The “hybrid” data scientist is one whose work reflects many different data science roles. Hybrid data scientists, compared to data scientists who play a single, narrower role, possess deeper knowledge in particular data science skills such as machine learning, managing unstructured data and optimization. Organizations can leverage their deeper knowledge to optimize their data science efforts.
The success of a data science program rests on the skills of the data scientists doing the work. Because different types of data scientists have unique skills, it’s important that you get data scientists who possess the skills you need to address the problems you want to solve. While our earlier reporting focused on understanding the difference among four types of data scientists (Business Manager, Developer, Creative and Researcher), we want to now understand the data professional who self-identifies as multiple types of data scientists, the hybrid data scientist. Do these hybrid data scientists possess more skills than their counterparts?
Based on over 600 responses to our survey, data professionals self-identified as different types of data scientists. Most of the respondents (49%) said that the work they do is best described as falling into one data science role (see Figure 1).
Nearly all of the remaining data professionals self-identified as some form of a hybrid data scientist. Nearly a third of the respondents (32%) indicated the work they do with data is best described as two different roles. A few of the respondents indicated that the work they do falls into three (13%) and four (4%) data science roles.
There are many different types of data scientists. As you can see in Figure 2, the most common type of data scientist was the Researcher (22%), followed by Business Manager (14%) and Developer (9%). The next most common data scientists were the Researcher/Developer (8%) and Researcher/Creative (8%).
Some of the data professionals who were specific types of hybrid data scientist combinations appeared to be more proficient in some data science skills compared to data scientists in single roles. Specifically, the data professional who said their work is best described as falling under all four data science roles tend to be the most proficient of all data scientists; they possessed at least an intermediate level (i.e., can do work by themselves) of proficiency in 18 out of the 25 data science skills.
The hybrid data scientist who sees herself and her work as reflecting all four data science roles is the only data scientist who has adequate proficiency to do work in (proficiency scores of 60 or higher) in Managing Unstructured Data (66), Optimization (66), Graphical Models (64) and Bayesian Statistics (62).
Also, data scientists who were self-described as Researchers/Developers and Researchers/Creatives/Developers reported greater proficiency in Machine Learning (62.35 and 59.33) and Algorithms and Simulations (60.0 and 60.0) compared to their individual counterparts (average was 49.0 and 50; 48.1 and 47.3).

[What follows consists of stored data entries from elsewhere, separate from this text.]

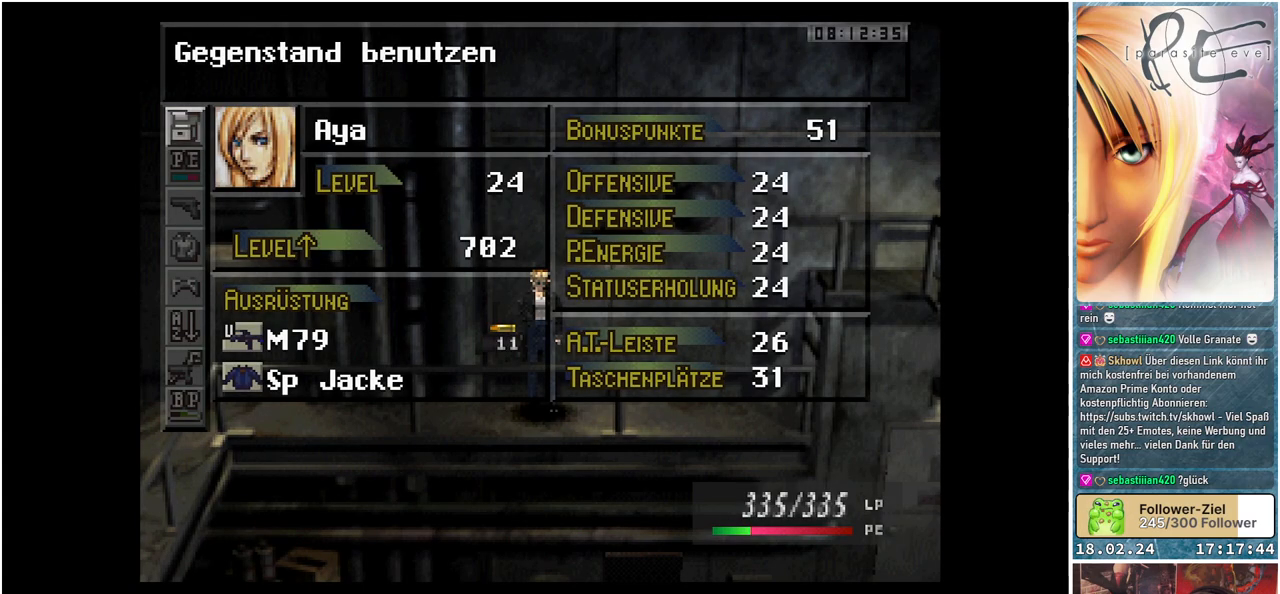
{"buttons": [], "events": [[233, "DPAD_DOWN", "down"], [333, "DPAD_DOWN", "up"]]}
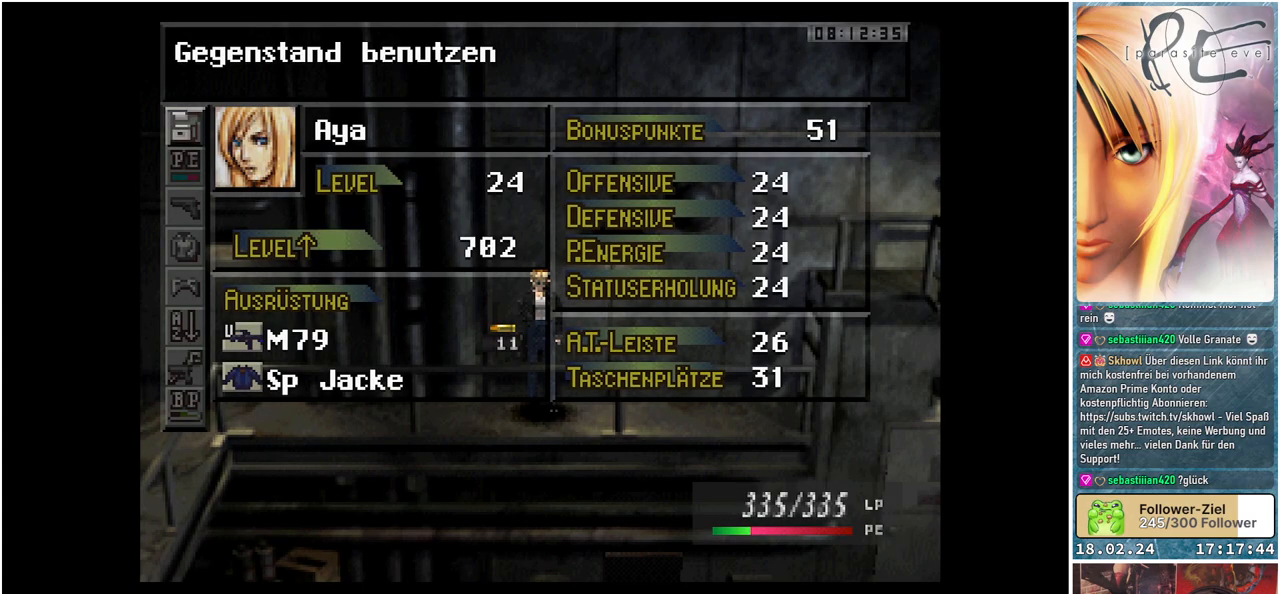
{"buttons": ["DPAD_DOWN"], "events": [[233, "DPAD_DOWN", "down"], [350, "DPAD_DOWN", "up"], [433, "DPAD_DOWN", "down"]]}
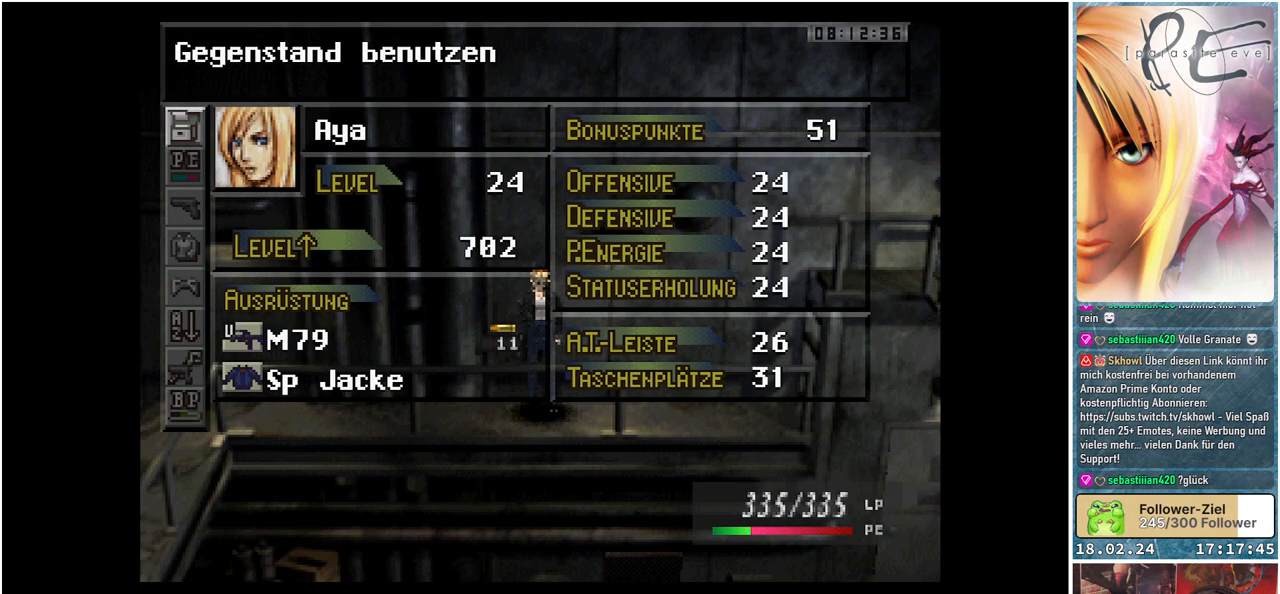
{"buttons": [], "events": [[33, "DPAD_DOWN", "up"], [117, "DPAD_DOWN", "down"], [233, "DPAD_DOWN", "up"]]}
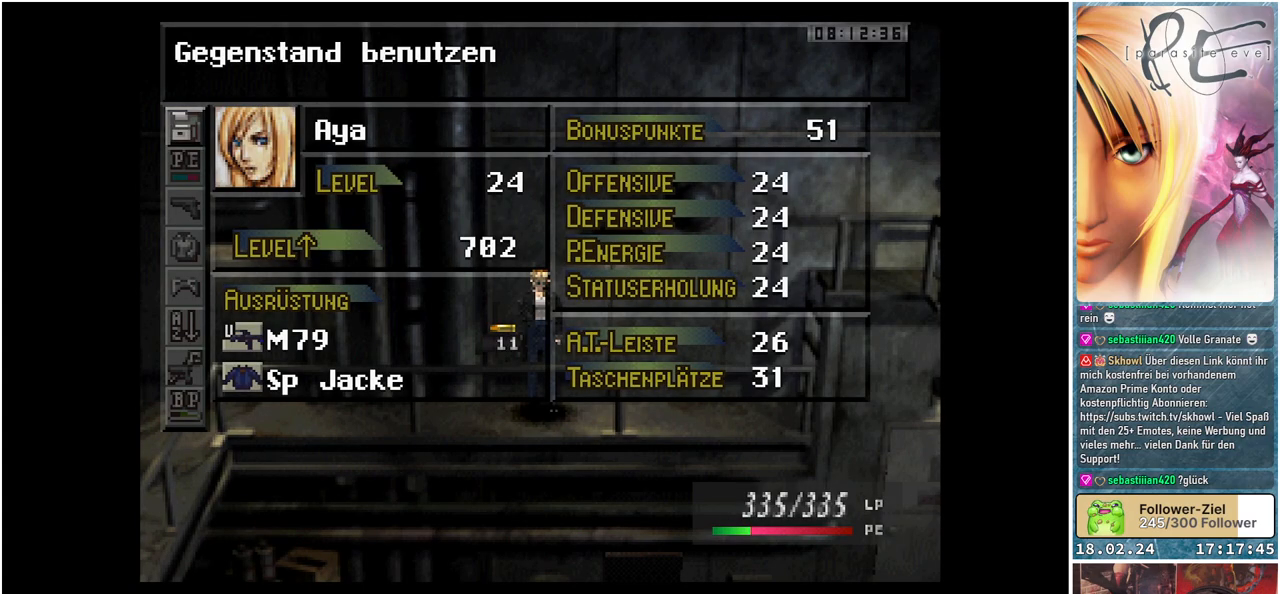
{"buttons": [], "events": []}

Data professionals self-identify as many different types of data scientists, some with single roles, others with multiple roles. Proficiency in data science skills seems to improve when data scientists have multiple roles. For machine learning and algorithms and simulations, the ideal data scientist is one who considers herself both a Researcher and Developer. Data scientists with the highest levels of proficiency were those who describe themselves as those whose work falls into the four different data science roles.
The study results suggest that organizations, when building their data science capabilities, need to either identify or train hybrid data scientists. Hybrid data scientists, with their deep knowledge of diverse data science skills, could be better suited for upper-level data science roles (e.g., Chief Data Officers, Chief Analytics Officers) in which their expertise would allow them to better manage a diverse team of data scientists. These hybrid data scientists better understand how all the data science components (e.g., business, technology, statistics) can work together to solve a particular business need. Classifying data scientists into the various roles would be a useful step in helping organizations manage their data scientists to optimize their analytics efforts.